Ø I sintomi più gravi che inducono alla considerazione che l’attuale capitalismo neo-liberista, rimasto privo di ogni opposizione capace di frenarlo, stia avvicinandosi alla fine per overdose sono: la stagnazione -  la redistribuzione oligarchica – il saccheggio della sfera pubblica – la corruzione – l’anarchia globale

·         Stagnazione (basso saggio di crescita permanente sul lungo periodo)

è opinione sempre più condivisa fra gli economisti (anche di destra) che i margini di intervento per rilanciare la crescita siano sempre più ristretti; difficile immaginare un ruolo propulsivo delle innovazioni tecnologiche all’altezza di quello finora svolto, difficile pensare a tassi di interesse più bassi di quelli attuali, difficile contrarre l’eccesso di capitale virtuale del mercato finanziario, difficile utilizzare l’arma dell’aumento del tasso di inflazione, difficile governare la miriade di potenziali bolle speculative, difficile evitare che da questo quadro complessivo derivino turbolenze da guerra di tutti contro tutti

·        Redistribuzione oligarchica (redistribuzione di ricchezza verso l’alto, verso pochi)

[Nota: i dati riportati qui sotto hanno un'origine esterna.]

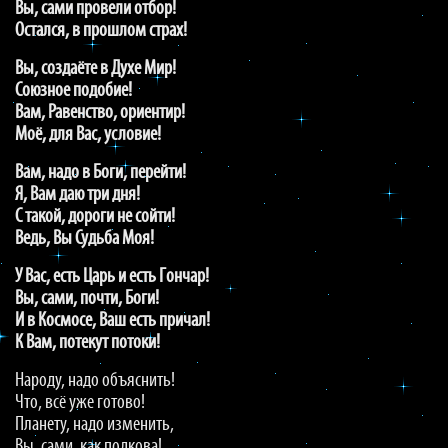
Вы, сами провели отбор!
Остался, в прошлом страх!
Вы, создаёте в Духе Мир!
Союзное подобие!
Вам, Равенство, ориентир!
Моё, для Вас, условие!
Вам, надо в Боги, перейти!
Я, Вам даю три дня!
С такой, дороги не сойти!
Ведь, Вы Судьба Моя!
У Вас, есть Царь и есть Гончар!
Вы, сами, почти, Боги!
И в Космосе, Ваш есть причал!
К Вам, потекут потоки!
Народу, надо объяснить!
Что, всё уже готово!
Планету, надо изменить,
Вы, сами, как подкова!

il tasso di crescita delle disuguaglianze non pare destinato a rallentare, e continuerà ad incidere, come già detto in precedenza, pesantemente sulla crescita; le ricchezze in mano ai pochi, oltre ad aver raggiunto livelli e percentuali scandalosamente incredibili, sono sempre più slegate dall’andamento dell’economia reale, creando così nei loro possessori disinteresse ad esercitare in essa un ruolo attivo

·        Saccheggio sfera pubblica

nonostante ll’ormai accertata evidenza del danno provocato al tasso di crescita non sembra che le politiche di austerity, ossia il “credo neo-liberista” di risolvere la crisi fiscale dello Stato agendo non sulla leva dell’imposizione fiscale progressiva ma con il taglio drastico della spesa pubblica, stiano cedendo il passo; la conseguenza è anche quella di ri-alimentare ulteriormente la disuguaglianza

·        Corruzione

accanto alla degenerazione morale del sistema democratico, evidente oltre ogni dubbio in partiti ed amministrazioni pubbliche, è ormai endemico un altissimo livello di corruzione e frode in particolare nel capitalismo finanziario; la finanza è ormai un settore in cui i ricavi derivanti da attività illecite sono difficilmente distinguibili da quelli leciti, la crisi del 2008 ha evidenziato un livello di degrado delle pratiche “ordinarie” tale da far ritenere impossibile un’inversione di tendenza, peraltro nemmeno avviata vista la totale mancanza di volontà regolamentatrici

·        Anarchia globale

il capitalismo globale ha da sempre bisogno di un “centro” forte attorno al quale organizzare le relazioni con le periferie, anche sul piano militare, e un regime monetario efficiente con rapporti stabili fra le valute. Un centro di questo tipo lo è stata l’Inghilterra fino agli anni Venti e dal secondo dopoguerra fino agli anni Settanta lo sono stati gli Stati Uniti. Non a caso gli anni che stanno in mezzo sono stati un periodo di caos economico e politico. La fase attuale è di nuovo priva di un “centro”: non lo sono più gli Stati Uniti, il dollaro non a caso non è più la valuta di riferimento mondiale, non lo è certamente l’Europa, incapace di creare attorno all’euro un polo politico ed istituzionale unitario di riferimento reale, non lo è nessuna delle economia emergenti. Il tentativo compensativo di creare un paniere valutario non ha speranze di decollare per i forti egoismi di area. Non è dissimile la situazione sul piano militare, nessun Stato, America compresa, può oggi svolgere il ruolo, certamente discutibile ma sotto alcuni punti di vista necessario, di “gendarme del mondo”. Le tensioni legate al mercato delle risorse naturali rischiano in questo quadro di avere risvolti molto pericolosi.

Ø  Il quadro finale che scaturisce da questo insieme di considerazioni, e di evidenze, è quello di uno scenario di un lungo e tormentato periodo di decadenza complessiva, di attriti sempre più forti, di sostanziale non-governo, di “incidenti”, economici e sociali, che non si può escludere saranno simili al crollo globale degli anni Trenta.